O potencial inclusivo das peças já foi comprovado na prática com 82 crianças brasileiras, com e sem deficiência visual, de escolas públicas de Presidente Bernardes e Franco da Rocha, em São Paulo. Os municípios foram escolhidos por apresentarem realidades distintas, o que deixa o teste mais completo: o primeiro é pequeno e considerado uma zona rural. Já Franco da Rocha é mais robusto e está investindo recursos na educação inclusiva.

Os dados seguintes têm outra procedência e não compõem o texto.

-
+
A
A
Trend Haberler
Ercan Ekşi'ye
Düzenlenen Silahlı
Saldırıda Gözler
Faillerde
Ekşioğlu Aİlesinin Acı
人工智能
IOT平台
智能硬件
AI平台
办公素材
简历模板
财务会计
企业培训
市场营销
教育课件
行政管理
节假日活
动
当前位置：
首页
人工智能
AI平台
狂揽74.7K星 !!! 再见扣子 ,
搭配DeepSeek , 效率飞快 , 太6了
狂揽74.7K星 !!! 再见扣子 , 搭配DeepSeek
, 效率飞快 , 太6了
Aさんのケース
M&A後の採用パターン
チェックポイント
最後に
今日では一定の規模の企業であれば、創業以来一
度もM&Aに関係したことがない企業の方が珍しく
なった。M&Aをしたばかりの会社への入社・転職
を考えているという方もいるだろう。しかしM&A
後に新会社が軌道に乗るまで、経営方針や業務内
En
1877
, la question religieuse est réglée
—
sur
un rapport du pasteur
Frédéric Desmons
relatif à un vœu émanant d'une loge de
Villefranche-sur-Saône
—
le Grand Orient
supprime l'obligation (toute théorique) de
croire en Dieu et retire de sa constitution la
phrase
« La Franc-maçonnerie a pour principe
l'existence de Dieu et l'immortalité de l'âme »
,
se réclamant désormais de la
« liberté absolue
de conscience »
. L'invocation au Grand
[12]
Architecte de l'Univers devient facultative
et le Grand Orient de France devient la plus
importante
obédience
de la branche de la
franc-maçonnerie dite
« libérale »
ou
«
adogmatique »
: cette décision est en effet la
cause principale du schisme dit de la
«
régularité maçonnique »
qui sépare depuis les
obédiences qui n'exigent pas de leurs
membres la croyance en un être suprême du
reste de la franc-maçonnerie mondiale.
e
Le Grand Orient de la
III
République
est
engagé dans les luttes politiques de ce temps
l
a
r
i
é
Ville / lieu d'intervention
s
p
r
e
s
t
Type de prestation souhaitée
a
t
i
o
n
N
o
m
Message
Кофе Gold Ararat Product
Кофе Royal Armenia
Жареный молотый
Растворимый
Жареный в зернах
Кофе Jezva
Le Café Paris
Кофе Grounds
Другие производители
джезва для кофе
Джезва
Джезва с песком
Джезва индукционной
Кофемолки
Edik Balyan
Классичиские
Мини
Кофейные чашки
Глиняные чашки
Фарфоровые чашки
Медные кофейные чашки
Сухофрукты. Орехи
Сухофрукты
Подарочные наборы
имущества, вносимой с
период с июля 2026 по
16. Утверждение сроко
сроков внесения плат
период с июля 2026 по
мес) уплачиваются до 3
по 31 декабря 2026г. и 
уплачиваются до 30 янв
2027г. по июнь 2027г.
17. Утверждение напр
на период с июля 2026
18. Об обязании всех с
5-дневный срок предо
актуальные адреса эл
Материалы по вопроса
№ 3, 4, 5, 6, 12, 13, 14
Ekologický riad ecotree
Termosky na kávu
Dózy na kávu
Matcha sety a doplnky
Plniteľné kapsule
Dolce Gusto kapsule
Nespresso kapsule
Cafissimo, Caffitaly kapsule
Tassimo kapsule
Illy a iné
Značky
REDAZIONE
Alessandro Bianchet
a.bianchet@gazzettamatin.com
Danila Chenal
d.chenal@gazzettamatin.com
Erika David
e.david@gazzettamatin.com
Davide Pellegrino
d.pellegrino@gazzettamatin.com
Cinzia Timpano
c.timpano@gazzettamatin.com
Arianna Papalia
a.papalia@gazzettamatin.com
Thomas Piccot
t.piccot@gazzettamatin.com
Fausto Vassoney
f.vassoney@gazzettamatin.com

“Nos dois grupos que testamos, a maioria dos professores nunca tinha visto um texto em braile, o que é muito triste quando pensamos em educação inclusiva. Mas nas formações eles percebem que não é um bicho de sete cabeças e vão se encantando pelo sistema”, conta Ika Fleury.
Educadores também ganham
Para capacitar o trabalho com as peças, a Fundação Dorina Nowill para Cegos se associou à Faculdade de Ciência e Tecnologia da Unesp, experiente na formação de professores à distância. As primeiras formações com participantes foram presenciais, mas com a expansão do projeto a capacitação será totalmente online.
“A ideia é que a gente possa auxiliar cada professor a construir um plano pedagógico personalizado, adaptado às particularidades da região onde atua”, explica o professor e coordenador Klaus Schlünzen Junior.
Para isso, a capacitação contará com tutores que acompanharão os professores e uma plataforma com vídeos e fóruns para troca de experiências entre os profissionais. “Será também um repositório de boas práticas e a constituição de uma rede de apoio para que os professores que trabalham com inclusão saiam do isolamento”, defende Klaus.